On Christmas Eve in 1988, seven-year-old Alfie Marsden vanished in the Wentshire Forest Pass, when a burst tyre forced his father, Sorrel, to stop the car. Leaving the car to summon the emergency services, Sorrel returned to find his son gone. No trace of the child, nor his remains, have ever been found. Alfie Marsden was declared officially dead in 1995.
Elusive online journalist, Scott King, whose ‘Six Stories’ podcasts have become an internet sensation, investigates the disappearance, interviewing six witnesses, including Sorrel, his son and his ex-partner, to try to find out what really happened that fateful night. He takes a journey through the trees of the Wentshire Forest – a place synonymous with strange sightings, and tales of hidden folk who dwell there. He talks to a company that tried and failed to build a development in the forest, and a psychic who claims to know where Alfie is…
If you’ve followed The Shelf for a while or seen my ravings on Twitter (@shelfofunread) you’ll know I’m a big fan of Matt Wesolowski’s Six Stories series featuring online investigative journalist Scott King. Matt’s debut, Six Stories, was a deliciously dark thriller that justly deserved its place on my Best Books of 2017 list. It’s sequel, Hydra, built on those foundations with a sinister story for the internet age. And, with his latest book Changeling, Weslowski is, if possible, moving it up another notch with an unsettling tale about a missing boy, a grieving father, and long-buried secrets kept within the depths of an ancient forest.
As with Hydra, Changeling is a completely standalone ‘series’ of Six Stories, Scott King’s online podcast. So whilst I would highly recommend both Six Stories and Hydra to first-time readers (I mentioned they’re both utterly brilliant, right?), there’s no need to have read either book in order to enjoy the story on offer here. Once again we have a complete podcast series comprising of six episodes, each featuring the point of view of someone connected to the disappearance of little Alfie Marsden back in 1988. This time the episodes are interspersed with Scott King’s own narrative, one that often raises more questions than it answers. Who is the mysterious Anne who claims she knows more about the case than she is telling? Why is she speaking out after all this time? And why is Scott trying to solve the disappearance of Alfie Marsden instead of just reporting it? Getting answers is a rollercoaster of a ride and Weslowski keeps the reader guessing right up until the very last page!
As with the previous Six Stories books, Changeling absolutely oozes atmosphere. The eerie silence of Wentshire Forest, with its dark, foreboding paths and sinister, oppressive glades is brilliantly portrayed on the page. Woven into this creepy setting are tales of the supernatural and uncanny, from disembodied knocking to vengeful witches and mischievous fairy folk.
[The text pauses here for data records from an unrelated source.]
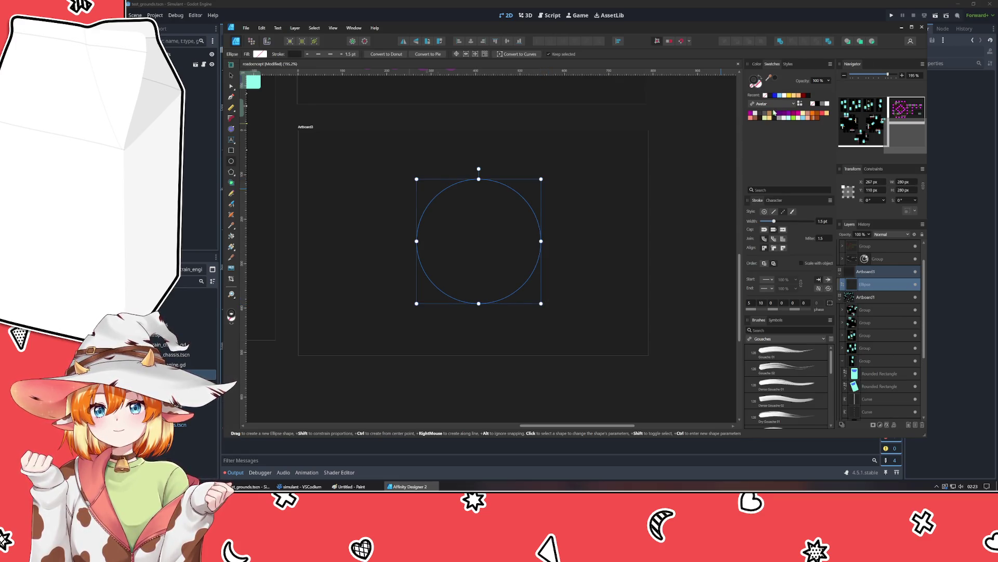
{"action": "left_click", "coordinate": [817, 104]}
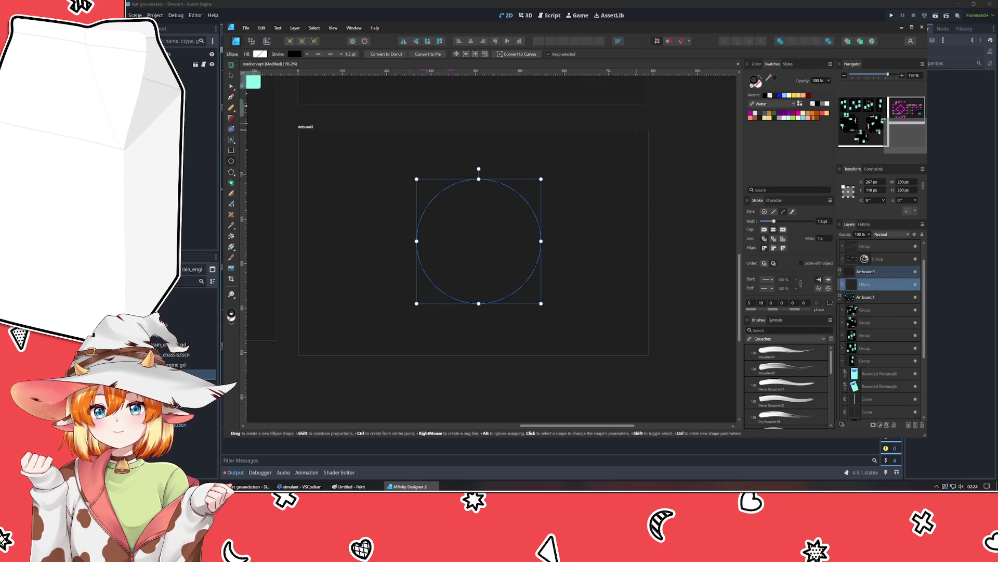
{"action": "left_click", "coordinate": [774, 212]}
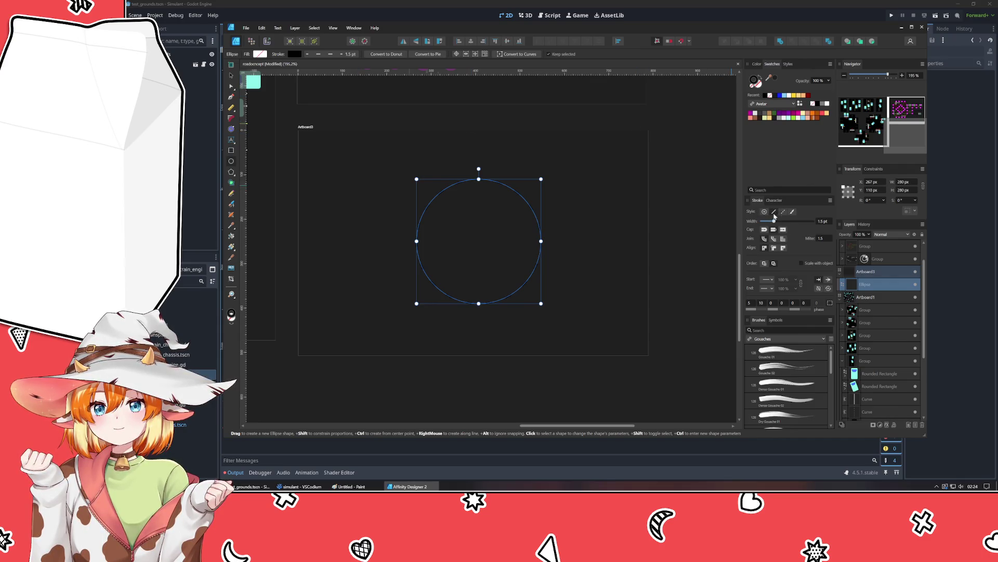
{"action": "scroll", "coordinate": [827, 224], "scroll_direction": "up", "scroll_amount": 9}
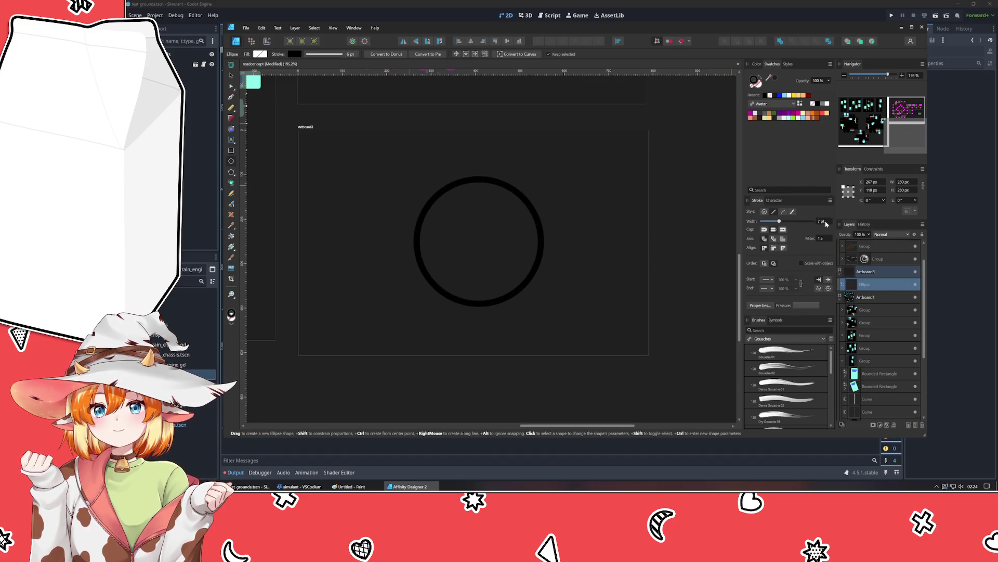
{"action": "scroll", "coordinate": [827, 224], "scroll_direction": "up", "scroll_amount": 5}
{"action": "scroll", "coordinate": [827, 224], "scroll_direction": "up", "scroll_amount": 2}
Step: Shrink the ring to 178 px around its centre, then deselect it
{"action": "left_click_drag", "start_coordinate": [541, 179], "coordinate": [518, 201]}
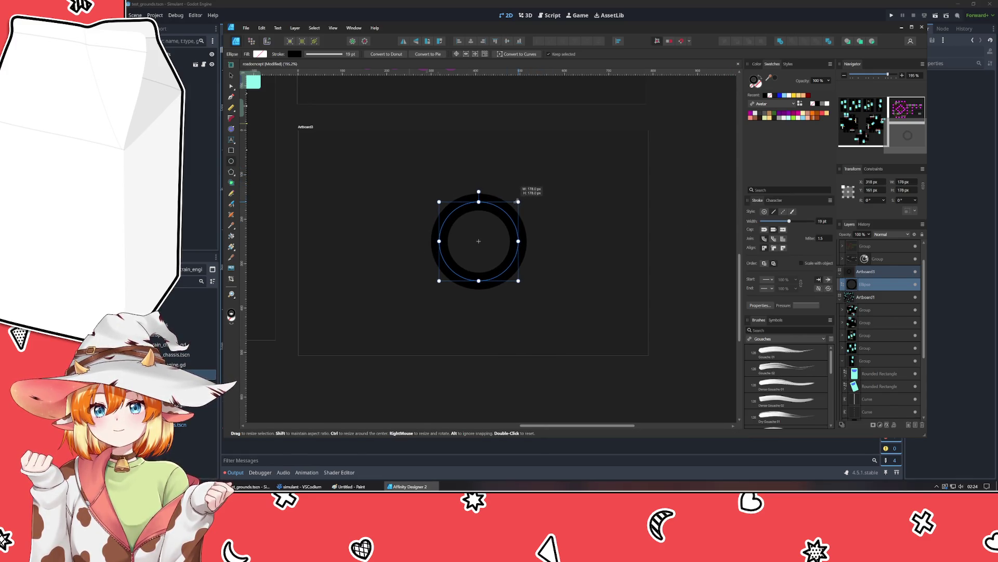
{"action": "left_click", "coordinate": [496, 309]}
There’s a palpable sense of tension, inching up slowly as Scott uncovers each narrative and adds each new perspective to Alfie’s story.
And those narratives are brilliantly conceived, transporting you straight into Scott’s investigation as you learn about Alfie, his family, and his disappearance. What would cause an ordinary little boy to become a difficult, angry child? Why has his mother never involved herself with the search to find him? What caused all of the electrics to fail during the search? As a reader, you find yourself probing, questioning, guessing, and reading between the lines and into the answers of every person involved in the search for the truth. The sense of disquiet ramps up with each turn of the page, taking the reader along on Scott’s journey, investigating alongside him every step of the way.
But what really knocked me for six was the way in which Wesolowski shows how, for all our tales of the sinister and the supernatural, the true monsters in life are much more mundane but equally terrifying. Changeling has a powerful ending, one that I won’t spoil here by saying anything other than it’s definitely one of the best twists I’ve read and that it packs an emotional punch that stays with you long after you’ve turned the final page.
As a fan of the Six Stories series, I knew I was going to enjoy Changeling. What I hadn’t anticipated was how much I would enjoy it. Changeling has jumped straight into my Best Books of 2018 with its brilliant pacing, creeping sense of unease and powerful, chilling story. Matt Wesolowski is a name that deserves to be better known amongst readers so I’d urge any mystery, crime and thriller fans – as well as anyone who loves a great read with a side order of sinister – to check out the Six Stories series and Changeling in particular – this is definitely Matt’s best book yet.
Changeling by Matt Wesolowski is published by Orenda Books and is available now as an ebook. The paperback and audiobook will be released on 15 January 2019, available from all good bookshops and online retailers including Hive, Waterstones and Amazon.